Just some random thoughts; that's the main challenge from my angle.
Biggest challenge that we have is hetrogenous systems which all use different terms for the same thing.
For example:
- Trading system 1 uses the exchange's own ticker symbol for the product ID; and a proprietary 2 digit exchange code
- Trading system 2 uses the firm's internal product master ID; and the firms internal master exchange ID
- Trading system 3 is a vendor package and uses vendor proprietary IDs
and then the invoices from the exchange all arrive with different coding strategies.
As a result, we end up building a large number of one-way translation tables to translate from each of these different nomenclatures into a single normalized voice in order to do analysis; validation; etc.
I expect that this problem is common across ANY large IT environment.
Unfortunately - this is an area that Alteryx is not yet fully mature - especially when compared to platforms like Watson that builds allows you to build a semantic understanding of your particular domain, and do visual data-transformation in-situ - so much of this has to be hand-rolled one-by-one.
What's needed is the ability to define synonyms in a robust way so that within any given alteryx flow I could pull in a synonym translator for my Product synonyms or Client synonyms.

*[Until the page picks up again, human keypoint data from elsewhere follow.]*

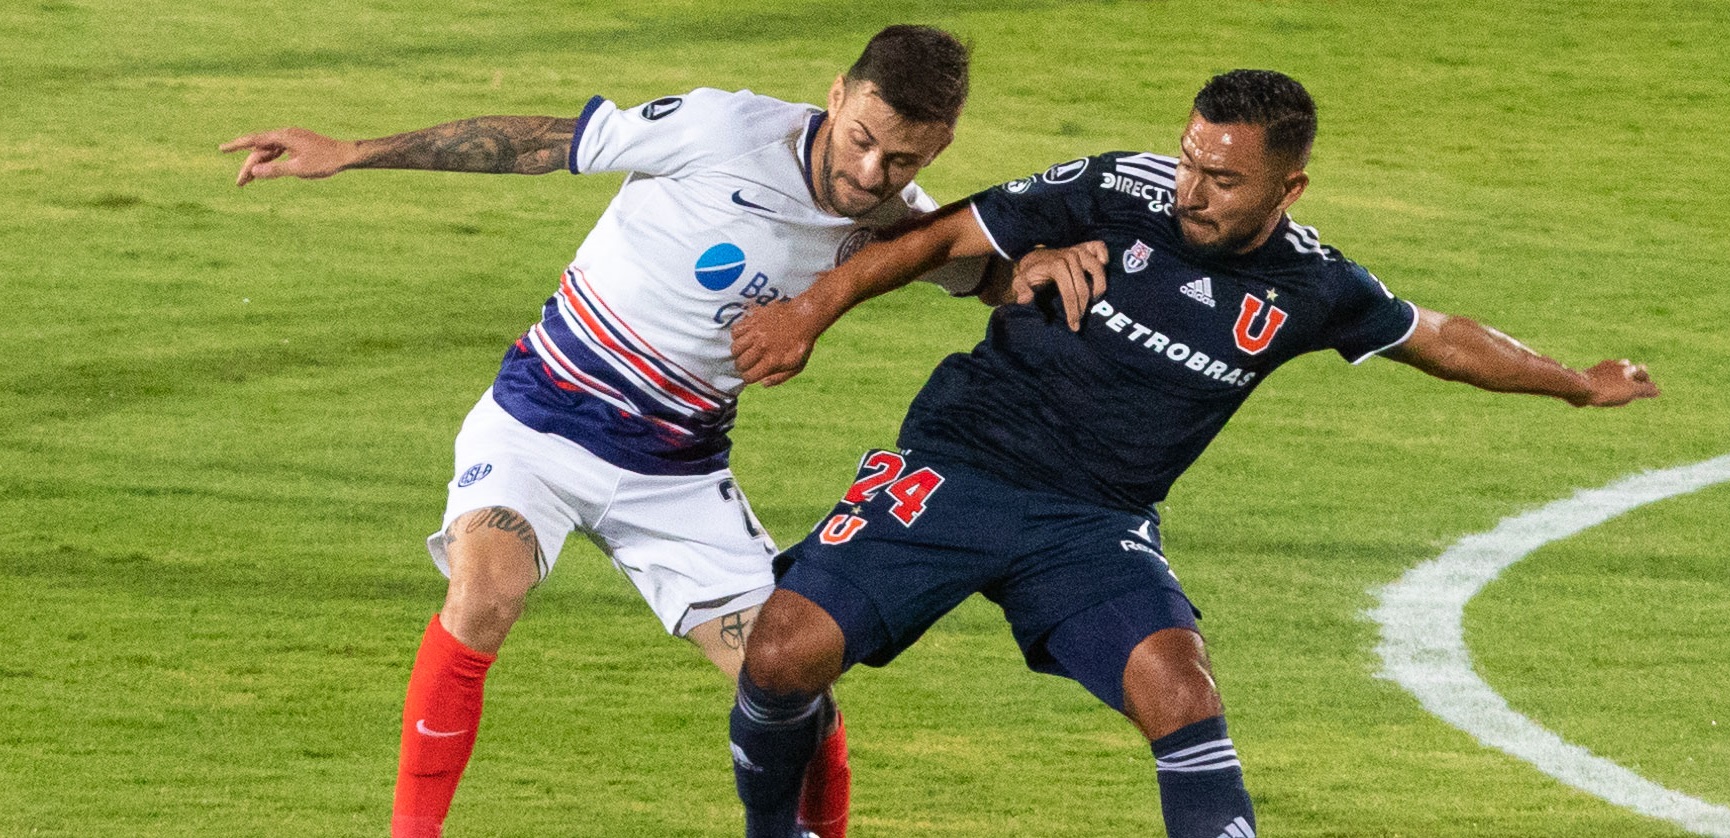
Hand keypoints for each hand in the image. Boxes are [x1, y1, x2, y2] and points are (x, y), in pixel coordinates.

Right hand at [219, 128, 358, 185]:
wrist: (346, 155)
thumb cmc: (325, 162)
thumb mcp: (299, 169)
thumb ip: (275, 170)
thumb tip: (254, 171)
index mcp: (284, 136)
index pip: (254, 140)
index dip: (236, 145)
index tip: (221, 148)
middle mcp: (285, 135)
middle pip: (261, 150)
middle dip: (249, 166)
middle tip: (240, 184)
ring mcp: (291, 140)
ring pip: (268, 153)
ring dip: (258, 166)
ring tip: (247, 182)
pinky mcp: (297, 145)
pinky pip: (278, 153)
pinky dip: (269, 163)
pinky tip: (263, 172)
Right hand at [731, 297, 823, 386]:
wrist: (805, 317)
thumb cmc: (801, 344)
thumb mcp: (797, 366)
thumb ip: (780, 378)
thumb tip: (762, 383)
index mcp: (772, 360)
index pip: (748, 376)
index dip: (748, 378)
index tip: (751, 374)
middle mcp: (762, 346)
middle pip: (740, 363)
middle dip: (742, 366)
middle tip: (748, 363)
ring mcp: (756, 332)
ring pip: (735, 348)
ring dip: (738, 352)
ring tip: (746, 350)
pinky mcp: (753, 319)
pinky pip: (735, 331)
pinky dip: (738, 336)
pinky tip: (747, 337)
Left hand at [1012, 241, 1107, 330]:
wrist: (1034, 258)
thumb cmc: (1029, 273)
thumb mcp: (1020, 282)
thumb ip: (1021, 290)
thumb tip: (1025, 299)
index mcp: (1055, 265)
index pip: (1069, 292)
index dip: (1072, 311)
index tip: (1073, 325)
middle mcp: (1069, 255)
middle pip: (1083, 286)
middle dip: (1083, 306)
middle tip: (1080, 319)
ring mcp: (1078, 249)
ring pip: (1098, 268)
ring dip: (1098, 286)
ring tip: (1093, 299)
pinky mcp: (1084, 246)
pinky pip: (1100, 247)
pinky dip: (1104, 257)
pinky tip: (1099, 271)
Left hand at [1569, 359, 1658, 406]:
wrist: (1580, 388)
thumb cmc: (1608, 389)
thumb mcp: (1631, 391)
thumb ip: (1645, 390)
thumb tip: (1657, 391)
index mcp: (1625, 368)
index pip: (1640, 372)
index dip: (1645, 379)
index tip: (1649, 386)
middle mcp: (1613, 365)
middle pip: (1626, 368)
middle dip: (1632, 373)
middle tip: (1636, 372)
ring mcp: (1598, 370)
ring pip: (1611, 372)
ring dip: (1617, 376)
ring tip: (1619, 380)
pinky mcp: (1587, 376)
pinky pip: (1599, 378)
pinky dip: (1604, 382)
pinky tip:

This would all be company / team specific - but this would build up a huge momentum once the first few are done.
Our main challenge is dealing with data novices (dozens and dozens of lawyers). We have one main database that IT is just now thinking about letting us connect to, but most of our business is conducted via Excel spreadsheets formatted in every unintelligible way possible. We've even received screenshots of spreadsheets.